Antes de terminar queria dizer que, revendo as datas com a ajuda preciosa do trabalho de pesquisa do amigo Jose Marcelino Martins, gracas ao qual descobri o Blogue, cheguei a conclusao que, a quando da nossa mudanca de Cambaju para Fajonquito em 1967, a companhia que estava no subsector de Fajonquito era Ccac 1685 (Os Insaciaveis) do Capitao Raiano (Cap de infantaria Alcino de Jesus Raiano), homem alto e possante que sentado no seu pequeno Jeep, parecia que estava de pe. Os nossos deram-lhe a alcunha de "Lello Dadhe" o cabeca inclinada.

Quanto a Ccac 2435, alguns dias apos o acontecido, a CCaç 2435 foi substituida pela CCaç 2436 (a 20 de Abril 1970), do Cap Inf José Rui Borges da Costa que antes estava em Contuboel, ate ao fim da comissao (13/08/1970).

Cordialmente,

Cherno Balde






abraco,

Cherno Balde










Anónimo disse...

Preferindo não me alargar por uma apreciação geral da carreira militar e política do homem grande da Guiné, sempre sujeita a pontos de vista pautados por diversa filiação partidária ou mesmo por diferentes experiências vividas com ele durante a guerra, sou capaz de afirmar o seguinte : no discurso de recepção da minha companhia ouvi da boca dele que " não pensem que vêm para aqui matar pretos ...; vêm ajudar a preparar os Guineenses para assumirem mais tarde a sua autonomia" . Chegados a Mampatá, onde já havia uma escola primária em funcionamento, desde o tempo da companhia dos Morcegos, recebemos ordem para construirmos outra a qual foi dotada de mobiliário igual ao da escola da minha aldeia. Se mais e melhor não fez, foi porque não pôde.

Carvalho de Mampatá
Um grande abraço

Tabanca Grande Luís Graça disse...

No nosso blogue interessa-nos o que se passou até ao 25 de Abril de 1974...E no caso de Spínola, devemos privilegiar a sua atuação como governador e comandante-chefe no CTIG, entre meados de 1968 e meados de 1973... Claro que não podemos dissociar o militar e o político que ele foi... E podemos especular sobre o que teria acontecido se ele (e Costa Gomes) tivesse aceite o poder das mãos de Marcelo Caetano em fevereiro de 1974...

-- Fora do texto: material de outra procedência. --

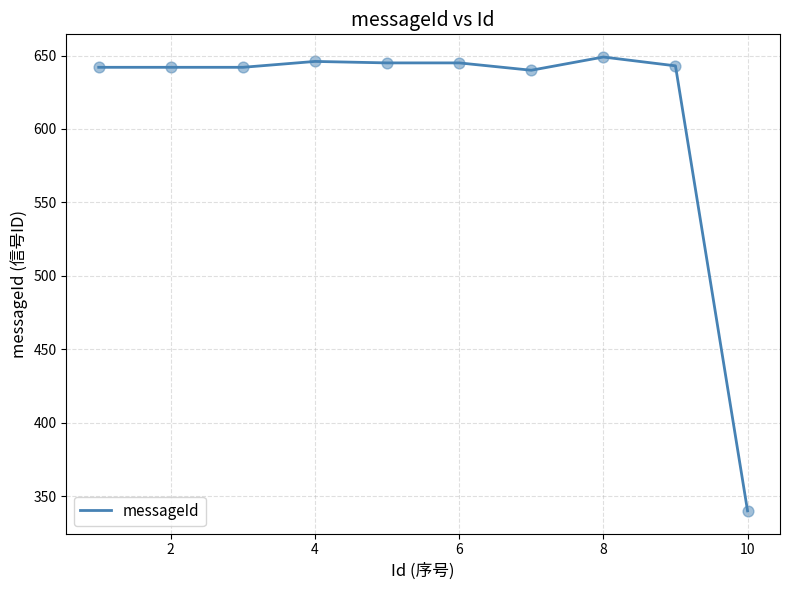

What is the greatest value displayed?

649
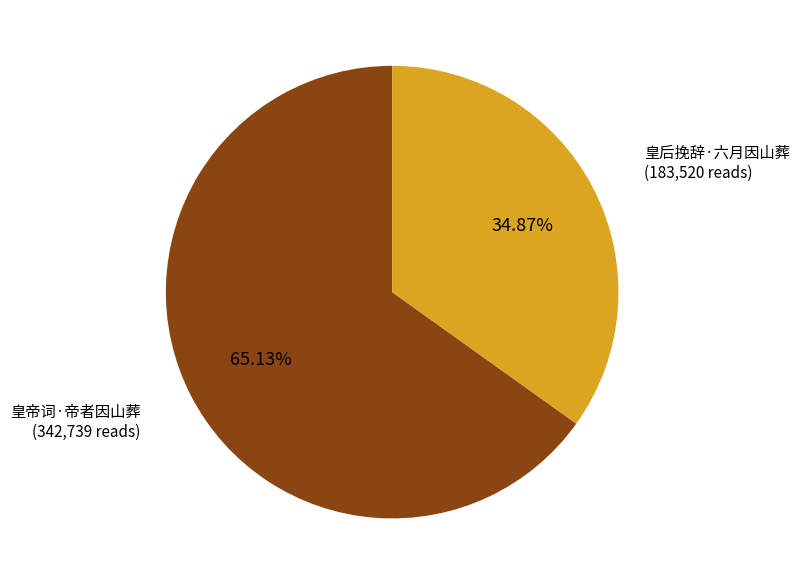

To the nearest percent, what is the difference between the largest and smallest slice percentages?

30%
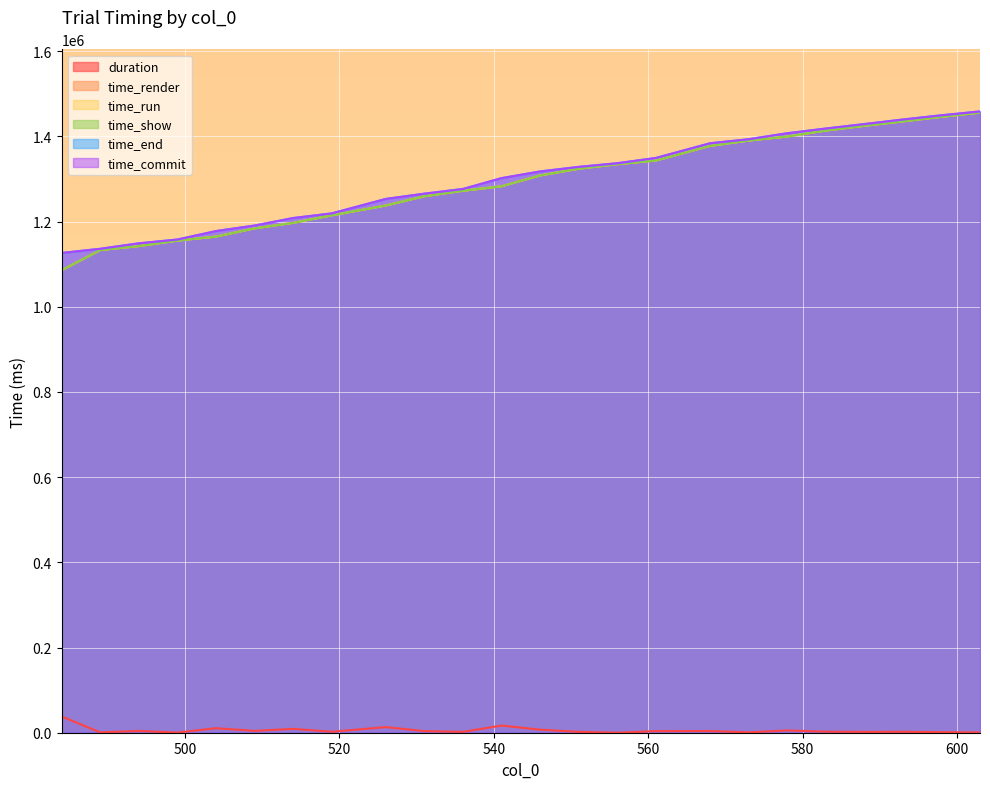

What is the difference between the duration values at 504 and 519?

8341.9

No fim da vida, ele penitenciava-se (entrevista ao "Expresso, Revista, 30 de abril de 1994") por ter cometido o "erro histórico" de não ter tomado o poder... Enfim, o que teria acontecido se não tivesse havido o 25 de Abril de 1974 que conhecemos (e fizemos) ?...

Mas não vale a pena especular, a não ser como mero exercício académico...

Victor Costa disse...

Luís, que grande questão para responder.

Li "A Mãe", livro de Máximo Gorky em 1971, que me foi emprestado por um amigo e vizinho, o Tó Cardoso, que trabalhava na LISNAVE, tínhamos então 19 anos.
Com o andar da carruagem e o Maio de 68 muito próximo, fui lendo também obras de Jean Lartéguy para manter o equilíbrio.
Nunca iremos saber se seria diferente, mas é sem dúvida uma boa pergunta para fazer  aos revolucionários de aviário que surgiram em grande quantidade com o 25 de Abril de 74.
Um abraço,

Victor Costa
Ex. Fur.Mil.At.Inf.C.Cac.4541/74

Valdemar Silva disse...

Luís, deu hoje, 1 de Maio, o 3º episódio da "A Conspiração" e fala-se na ideia do Spínola da "Federação" com Guiné durante dez anos até atingir a independência.
O que quer dizer que continuariam as hostilidades, continuaria a guerra, provavelmente com a tropa formada por guineenses contra o mesmo inimigo. !!

Ó Costa, na "A Mãe", de Gorky, vem escrito um grande ensinamento 'a vida não é nenhum cavalo, não a devemos chicotear'.